🌈 America's Great Environmental Overcorrection
It's long past time to reform decades-old laws and regulations — and attitudes — that are now preventing us from building a cleaner, healthier and more prosperous country
The following will come as no surprise to regular Faster, Please! readers: I’m a conservative. More specifically, I’m a conservative of the American (a defender of classical liberalism) and Up Wing (a proponent of economic growth even with all its unwanted side effects and disruption) sort. That said, it might seem like I’m playing to form — or to a stereotype — when I kvetch about the anti-growth/build/progress aspects of environmental regulation.
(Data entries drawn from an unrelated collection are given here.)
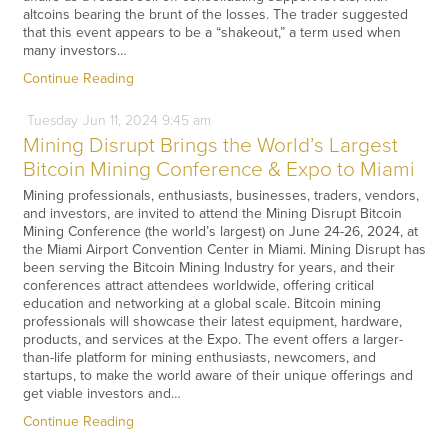
altcoins bearing the brunt of the losses. The trader suggested
that this event appears to be a “shakeout,” a term used when
many investors…
Continue Reading
Tuesday
Jun
11,
2024
9:45 am
Mining Disrupt Brings the World’s Largest
Bitcoin Mining Conference & Expo to Miami
Mining professionals, enthusiasts, businesses, traders, vendors,
and investors, are invited to attend the Mining Disrupt Bitcoin
Mining Conference (the world’s largest) on June 24-26, 2024, at
the Miami Airport Convention Center in Miami. Mining Disrupt has
been serving the Bitcoin Mining Industry for years, and their
conferences attract attendees worldwide, offering critical
education and networking at a global scale. Bitcoin mining
professionals will showcase their latest equipment, hardware,
products, and services at the Expo. The event offers a larger-
than-life platform for mining enthusiasts, newcomers, and
startups, to make the world aware of their unique offerings and
get viable investors and…
Continue Reading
But please, dear readers, do not reflexively dismiss my kvetching. I care about the natural world around me — which should not be surprising given that I live in a wealthy nation. It’s a common phenomenon: At a certain level of affluence — one America is well beyond — people start assigning a greater value to clearer skies and cleaner water. They become more willing to accept the possible trade-offs, such as costlier energy or pricier consumer products, that come with government making pollution reduction a greater priority. And in the US, there were other factors as well that influenced public opinion in the immediate post-war decades. As Thomas P. Hughes writes in American Genesis: A Century of Invention and Technological Enthusiasm, 1870-1970:
The increasing awareness of the destructiveness of atom bombs and the threat that their proliferation posed for the future of civilization greatly stimulated among the public a counter-reaction to technology. … Rachel Carson’s Silent Spring called attention to the loss of natural, sounds, smells, and vistas as the man-made systems of production, with their toxic substances, displaced nature. … A series of destructive offshore oil spills and smog alerts in polluted cities served as graphic reminders of the vulnerability of the natural and urban environments. The use by the U.S. military … of capital- and managerial- intensive technological systems to lay waste Vietnam only in heightened the public’s anger toward, and anxieties about, technology. Thoughtful Americans could no longer glibly associate technology with incandescent lamps, Model T’s, and “better things for better living.”
And thus government took action. One of the more interesting analyses about the relationship between economic growth and environmental regulation can be found in the 2019 working paper “Long-Run Environmental Accounting in the U.S. Economy” by Carnegie Mellon University economist Nicholas Z. Muller. The piece attempts to adjust economic growth rates for the decline in environmental damage from air pollution. Muller notes that “air pollution intensity declined precipitously from the 1950s to the modern era.”